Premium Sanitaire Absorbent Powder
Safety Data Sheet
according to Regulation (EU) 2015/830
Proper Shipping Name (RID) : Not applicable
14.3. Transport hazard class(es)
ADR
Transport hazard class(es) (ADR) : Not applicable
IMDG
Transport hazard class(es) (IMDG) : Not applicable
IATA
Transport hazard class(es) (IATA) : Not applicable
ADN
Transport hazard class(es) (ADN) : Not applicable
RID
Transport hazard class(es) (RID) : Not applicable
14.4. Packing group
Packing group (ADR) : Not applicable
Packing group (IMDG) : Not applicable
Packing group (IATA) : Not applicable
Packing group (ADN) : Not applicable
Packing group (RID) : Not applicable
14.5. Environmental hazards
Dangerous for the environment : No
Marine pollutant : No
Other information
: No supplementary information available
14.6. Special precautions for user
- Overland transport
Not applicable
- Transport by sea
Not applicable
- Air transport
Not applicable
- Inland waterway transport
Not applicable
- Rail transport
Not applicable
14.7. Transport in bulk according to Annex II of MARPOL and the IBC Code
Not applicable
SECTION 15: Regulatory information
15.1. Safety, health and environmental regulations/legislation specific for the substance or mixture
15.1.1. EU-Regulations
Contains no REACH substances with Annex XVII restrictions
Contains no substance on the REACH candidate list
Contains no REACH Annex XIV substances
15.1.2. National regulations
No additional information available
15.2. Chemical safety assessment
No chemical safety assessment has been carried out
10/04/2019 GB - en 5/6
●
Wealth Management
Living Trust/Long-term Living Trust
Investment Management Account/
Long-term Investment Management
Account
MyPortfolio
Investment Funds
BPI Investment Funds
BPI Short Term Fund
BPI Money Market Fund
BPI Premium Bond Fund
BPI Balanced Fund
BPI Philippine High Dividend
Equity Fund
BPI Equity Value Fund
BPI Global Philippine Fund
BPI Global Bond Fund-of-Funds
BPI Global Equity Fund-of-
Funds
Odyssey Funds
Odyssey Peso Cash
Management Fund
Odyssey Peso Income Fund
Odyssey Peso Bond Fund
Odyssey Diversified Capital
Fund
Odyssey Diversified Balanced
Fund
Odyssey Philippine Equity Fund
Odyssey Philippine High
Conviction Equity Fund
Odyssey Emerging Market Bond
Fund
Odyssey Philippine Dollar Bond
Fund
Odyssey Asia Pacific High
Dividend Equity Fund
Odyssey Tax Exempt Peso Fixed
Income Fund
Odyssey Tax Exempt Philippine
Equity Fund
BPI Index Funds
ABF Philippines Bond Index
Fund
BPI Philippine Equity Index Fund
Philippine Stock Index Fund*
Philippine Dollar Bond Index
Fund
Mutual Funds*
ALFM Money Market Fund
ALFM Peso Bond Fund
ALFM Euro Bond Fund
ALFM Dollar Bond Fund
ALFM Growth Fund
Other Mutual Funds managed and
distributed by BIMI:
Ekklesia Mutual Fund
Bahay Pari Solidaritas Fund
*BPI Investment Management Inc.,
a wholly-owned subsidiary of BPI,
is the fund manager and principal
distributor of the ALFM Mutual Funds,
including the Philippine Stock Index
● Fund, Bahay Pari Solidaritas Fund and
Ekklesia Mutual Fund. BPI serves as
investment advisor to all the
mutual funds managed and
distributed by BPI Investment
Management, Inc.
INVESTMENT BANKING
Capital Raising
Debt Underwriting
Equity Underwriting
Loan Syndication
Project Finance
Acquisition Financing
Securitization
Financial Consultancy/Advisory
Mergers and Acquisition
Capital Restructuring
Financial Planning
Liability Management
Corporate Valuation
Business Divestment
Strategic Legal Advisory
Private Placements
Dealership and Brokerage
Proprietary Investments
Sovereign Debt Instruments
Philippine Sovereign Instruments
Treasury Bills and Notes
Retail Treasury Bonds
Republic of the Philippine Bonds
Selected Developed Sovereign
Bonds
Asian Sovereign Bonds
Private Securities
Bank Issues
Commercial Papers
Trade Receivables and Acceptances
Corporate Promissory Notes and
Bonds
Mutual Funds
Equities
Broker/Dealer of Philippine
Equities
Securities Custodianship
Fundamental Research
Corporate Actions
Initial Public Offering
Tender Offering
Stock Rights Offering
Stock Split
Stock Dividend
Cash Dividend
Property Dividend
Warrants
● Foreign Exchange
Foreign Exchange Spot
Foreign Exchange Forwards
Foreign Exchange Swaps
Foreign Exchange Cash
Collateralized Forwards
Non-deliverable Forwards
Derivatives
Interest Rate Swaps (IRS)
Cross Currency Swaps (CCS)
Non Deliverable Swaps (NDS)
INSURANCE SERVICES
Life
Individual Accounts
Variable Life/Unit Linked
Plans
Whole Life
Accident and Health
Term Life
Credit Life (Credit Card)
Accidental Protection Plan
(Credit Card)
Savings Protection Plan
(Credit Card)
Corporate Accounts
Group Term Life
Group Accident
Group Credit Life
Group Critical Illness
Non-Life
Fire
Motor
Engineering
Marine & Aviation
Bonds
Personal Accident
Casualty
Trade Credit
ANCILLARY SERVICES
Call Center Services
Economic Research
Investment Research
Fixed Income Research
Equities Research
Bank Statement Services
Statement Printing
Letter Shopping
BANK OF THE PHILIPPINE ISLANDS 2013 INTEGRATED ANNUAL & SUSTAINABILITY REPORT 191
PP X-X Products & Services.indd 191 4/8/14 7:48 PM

....

• EXERCISE INSTRUCTIONS
Each line of the records above, from the first through the one containing "15.1.1. EU-Regulations", is to be retyped exactly; no other line belongs.

• SOLUTION TO THIS EXERCISE
Premium Sanitaire Absorbent Powder
Safety Data Sheet
according to Regulation (EU) 2015/830
Proper Shipping Name (RID) : Not applicable
14.3. Transport hazard class(es)
ADR
Transport hazard class(es) (ADR) : Not applicable
IMDG
Transport hazard class(es) (IMDG) : Not applicable
IATA
Transport hazard class(es) (IATA) : Not applicable
ADN
Transport hazard class(es) (ADN) : Not applicable
RID
Transport hazard class(es) (RID) : Not applicable
14.4. Packing group
Packing group (ADR) : Not applicable
Packing group (IMDG) : Not applicable
Packing group (IATA) : Not applicable
Packing group (ADN) : Not applicable
Packing group (RID) : Not applicable
14.5. Environmental hazards
Dangerous for the environment : No
Marine pollutant : No
Other information
: No supplementary information available
14.6. Special precautions for user
- Overland transport
Not applicable
- Transport by sea
Not applicable
- Air transport
Not applicable
- Inland waterway transport
Not applicable
- Rail transport
Not applicable
14.7. Transport in bulk according to Annex II of MARPOL and the IBC Code
Not applicable
SECTION 15: Regulatory information
15.1. Safety, health and environmental regulations/legislation specific for the substance or mixture
15.1.1. EU-Regulations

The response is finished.